SystemsBench is an innovative open-source evaluation framework specifically designed to test the systems thinking capabilities of large language models and intelligent agents. Based on Donella Meadows' systems thinking theory, it achieves in-depth assessment through a five-dimensional scoring system (understanding of stocks and flows, identification of feedback loops, perception of time delays, localization of leverage points, and paradigm reflection) and a nine-stage recursive engine (SenseRun ritual), with self-evolution and self-correction features. The project is maintained by InitiumBuilders/Outlier.Systems, and its open-source address is https://github.com/InitiumBuilders/SystemsBench.

## Why Systems Thinking Evaluation Is Critical for Large Language Models

Current benchmark tests for large language models mostly focus on knowledge memory and pattern matching, lacking assessment of complex system understanding capabilities.

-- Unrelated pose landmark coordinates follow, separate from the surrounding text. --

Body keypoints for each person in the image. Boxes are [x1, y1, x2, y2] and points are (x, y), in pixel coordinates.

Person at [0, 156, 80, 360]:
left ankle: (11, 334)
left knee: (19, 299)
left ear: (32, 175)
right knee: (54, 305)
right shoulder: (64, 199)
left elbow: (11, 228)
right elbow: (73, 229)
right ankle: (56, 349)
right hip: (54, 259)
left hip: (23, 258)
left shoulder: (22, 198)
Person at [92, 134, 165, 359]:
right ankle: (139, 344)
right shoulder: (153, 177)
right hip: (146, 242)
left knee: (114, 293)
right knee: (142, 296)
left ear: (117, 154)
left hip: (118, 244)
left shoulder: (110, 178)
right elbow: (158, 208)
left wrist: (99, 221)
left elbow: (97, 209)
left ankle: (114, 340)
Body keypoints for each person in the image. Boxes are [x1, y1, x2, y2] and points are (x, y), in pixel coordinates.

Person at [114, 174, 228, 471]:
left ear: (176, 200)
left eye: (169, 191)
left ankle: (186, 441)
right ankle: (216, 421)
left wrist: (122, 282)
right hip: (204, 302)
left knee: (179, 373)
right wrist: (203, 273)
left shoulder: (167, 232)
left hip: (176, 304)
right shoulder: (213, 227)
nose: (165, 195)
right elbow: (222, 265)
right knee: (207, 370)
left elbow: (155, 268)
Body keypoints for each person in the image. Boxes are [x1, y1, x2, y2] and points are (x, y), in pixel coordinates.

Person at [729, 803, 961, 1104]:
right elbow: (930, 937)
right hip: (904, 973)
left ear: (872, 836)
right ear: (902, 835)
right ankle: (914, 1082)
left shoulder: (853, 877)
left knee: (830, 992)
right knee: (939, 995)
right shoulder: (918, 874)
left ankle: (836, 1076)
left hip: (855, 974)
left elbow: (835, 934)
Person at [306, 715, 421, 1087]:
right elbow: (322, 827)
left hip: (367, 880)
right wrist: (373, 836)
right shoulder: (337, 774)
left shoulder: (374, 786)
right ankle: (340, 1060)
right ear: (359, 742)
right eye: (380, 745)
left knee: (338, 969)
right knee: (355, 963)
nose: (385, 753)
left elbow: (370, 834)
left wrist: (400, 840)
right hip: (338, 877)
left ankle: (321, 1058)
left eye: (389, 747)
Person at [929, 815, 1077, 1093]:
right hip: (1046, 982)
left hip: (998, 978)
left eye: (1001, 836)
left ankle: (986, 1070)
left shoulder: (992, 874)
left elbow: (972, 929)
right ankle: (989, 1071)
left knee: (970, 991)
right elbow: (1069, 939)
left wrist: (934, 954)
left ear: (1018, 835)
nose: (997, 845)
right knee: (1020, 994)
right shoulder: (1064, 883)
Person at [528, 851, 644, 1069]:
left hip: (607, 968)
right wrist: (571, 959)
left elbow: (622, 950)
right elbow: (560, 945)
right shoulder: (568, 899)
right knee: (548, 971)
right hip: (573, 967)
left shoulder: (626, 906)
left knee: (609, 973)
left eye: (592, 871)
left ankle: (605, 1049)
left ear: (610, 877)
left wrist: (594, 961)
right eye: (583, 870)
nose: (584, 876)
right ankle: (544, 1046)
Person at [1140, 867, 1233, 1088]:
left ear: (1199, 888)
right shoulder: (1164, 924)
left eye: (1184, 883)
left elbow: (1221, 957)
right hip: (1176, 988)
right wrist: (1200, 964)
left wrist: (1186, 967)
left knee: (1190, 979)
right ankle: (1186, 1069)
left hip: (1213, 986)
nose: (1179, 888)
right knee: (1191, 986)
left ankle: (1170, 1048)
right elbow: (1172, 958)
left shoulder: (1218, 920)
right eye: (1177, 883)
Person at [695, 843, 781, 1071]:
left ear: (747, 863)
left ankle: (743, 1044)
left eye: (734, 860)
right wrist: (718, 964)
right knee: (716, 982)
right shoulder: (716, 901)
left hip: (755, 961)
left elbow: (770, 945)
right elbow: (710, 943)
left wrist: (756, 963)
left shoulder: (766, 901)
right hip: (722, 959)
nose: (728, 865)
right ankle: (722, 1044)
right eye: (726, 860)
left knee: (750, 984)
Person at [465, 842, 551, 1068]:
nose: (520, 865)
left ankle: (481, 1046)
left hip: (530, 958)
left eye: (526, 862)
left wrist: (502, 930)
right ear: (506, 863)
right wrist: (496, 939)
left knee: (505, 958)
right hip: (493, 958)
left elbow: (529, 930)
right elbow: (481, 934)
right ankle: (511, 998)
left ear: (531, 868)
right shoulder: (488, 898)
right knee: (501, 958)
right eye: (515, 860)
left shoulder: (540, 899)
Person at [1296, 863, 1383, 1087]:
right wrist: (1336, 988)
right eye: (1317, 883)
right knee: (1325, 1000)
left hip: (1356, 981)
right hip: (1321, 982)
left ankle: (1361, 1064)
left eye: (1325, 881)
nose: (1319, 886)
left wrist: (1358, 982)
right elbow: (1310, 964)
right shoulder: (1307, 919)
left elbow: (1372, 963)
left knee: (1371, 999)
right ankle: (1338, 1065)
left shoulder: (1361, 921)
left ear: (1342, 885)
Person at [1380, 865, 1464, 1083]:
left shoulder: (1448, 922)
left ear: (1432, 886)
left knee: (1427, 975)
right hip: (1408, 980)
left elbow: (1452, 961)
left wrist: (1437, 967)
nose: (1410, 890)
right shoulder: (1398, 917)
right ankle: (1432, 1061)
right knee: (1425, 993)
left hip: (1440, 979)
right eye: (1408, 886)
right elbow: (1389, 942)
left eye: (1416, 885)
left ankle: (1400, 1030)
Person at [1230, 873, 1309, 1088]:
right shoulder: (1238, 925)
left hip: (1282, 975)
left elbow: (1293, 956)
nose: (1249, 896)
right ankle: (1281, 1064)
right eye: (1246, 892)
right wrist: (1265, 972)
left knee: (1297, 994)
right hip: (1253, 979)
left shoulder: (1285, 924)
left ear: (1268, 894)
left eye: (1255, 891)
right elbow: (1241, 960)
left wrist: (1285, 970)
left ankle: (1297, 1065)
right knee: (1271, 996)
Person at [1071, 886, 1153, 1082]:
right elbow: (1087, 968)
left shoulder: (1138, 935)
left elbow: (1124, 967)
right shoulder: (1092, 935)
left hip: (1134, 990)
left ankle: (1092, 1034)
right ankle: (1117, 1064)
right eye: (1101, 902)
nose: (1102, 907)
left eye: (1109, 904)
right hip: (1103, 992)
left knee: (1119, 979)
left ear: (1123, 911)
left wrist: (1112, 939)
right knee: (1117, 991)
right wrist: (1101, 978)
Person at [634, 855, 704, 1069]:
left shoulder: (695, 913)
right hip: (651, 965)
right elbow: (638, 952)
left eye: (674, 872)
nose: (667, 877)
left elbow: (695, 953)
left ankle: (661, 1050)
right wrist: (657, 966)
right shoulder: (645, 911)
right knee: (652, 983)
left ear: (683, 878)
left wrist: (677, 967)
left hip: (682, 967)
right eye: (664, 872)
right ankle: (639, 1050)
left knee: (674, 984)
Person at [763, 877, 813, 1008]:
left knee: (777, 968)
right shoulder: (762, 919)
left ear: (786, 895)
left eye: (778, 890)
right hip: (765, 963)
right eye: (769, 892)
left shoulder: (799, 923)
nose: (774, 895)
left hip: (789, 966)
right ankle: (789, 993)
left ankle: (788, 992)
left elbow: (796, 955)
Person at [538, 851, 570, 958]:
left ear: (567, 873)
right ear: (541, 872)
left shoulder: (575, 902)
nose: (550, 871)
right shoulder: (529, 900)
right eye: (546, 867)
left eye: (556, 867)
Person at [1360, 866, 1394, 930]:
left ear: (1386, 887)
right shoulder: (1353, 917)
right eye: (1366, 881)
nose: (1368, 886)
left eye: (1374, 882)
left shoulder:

Systems thinking (understanding stocks and flows, feedback loops, time delays, leverage points, and deep paradigms) is the key to distinguishing between "smart calculators" and "true understanders". The uniqueness of SystemsBench lies in that it is a living system capable of self-evolution rather than a static test set, applying systems thinking discipline to itself.

## Core Design Philosophy and Recursive Self-Improvement Mechanism of SystemsBench

### Core Design Philosophy
- **Inheriting Meadows' Theory**: The assessment is built around her system intervention hierarchy (especially the leverage point theory).
- **Five-dimensional Evaluation System**: Covers five dimensions: stocks and flows, feedback loops, time delays, leverage points, and paradigm reflection.

### Recursive Self-Improvement Engine (SenseRun Ritual)
Nine-stage process: SENSE→CRITIQUE→RESEARCH→PROPOSE→REVIEW→APPLY→CALIBRATE→LOG→RECURSE.
- **Reversibility**: Each APPLY generates a Git commit, supporting clean rollback.
- **Governance Gating**: Cumulative changes are applied automatically, while structural changes require manual approval.

## Project Architecture and File Organization of SystemsBench

The codebase structure of SystemsBench embodies systems thinking:
- Documentation: SystemsBenchOnePage.MD (quick start), SystemsBenchStructure.MD (scoring system/question format), SystemsBenchEngine.MD (recursive engine), etc.
- Functional directories: engine/ (executable SenseRun engine), items/ (question bank), rubrics/ (scoring criteria), logs/runs/ (SenseRun logs), etc.
This structure serves as both a tool and a living textbook for systems thinking.

## Anti-Pollution Measures and Current Development Status of SystemsBench

### Anti-Pollution and Evaluation Integrity
- Transparent Annotation: Currently in v0.5.0 (Genesis+) research preview phase, the gold standard set is temporary (1/30, synthetic scorer), with honest annotations instead of false certifications; uncalibrated metrics are marked as UNCALIBRATED.
- Addressing Meta-Problems: Solving the "who evaluates the evaluators" problem through recursive self-application, maintaining humility and openness.

### Current Status
6 SenseRun log records have been completed, and it is in a rapid iteration phase, maintained by Outlier.Systems.

## Practical Significance and Community Participation Suggestions for SystemsBench

### Practical Significance
- **AI Developers**: Reveals how models "think", aiding in intelligent agent design (avoiding catastrophic failures), multi-agent coordination, and AI safety research (identifying blind spots).
- **Education**: Serves as a learning resource for systems thinking, demonstrating system dynamics principles.

### Suggestions
The project adopts an open-source model; community contributions are welcome to jointly promote the evolution of the framework.

## SystemsBench: The Shift from Static Testing to Dynamic Systems Thinking Evaluation

SystemsBench represents an important shift in large language model evaluation: from static knowledge testing to dynamic capability observation, from isolated metrics to holistic system understanding. Its value lies not only in what it measures but also in the way it measures and its evaluation philosophy of continuous self-improvement. In the era of rapid AI development, this attitude of self-reflection is more meaningful than specific scores.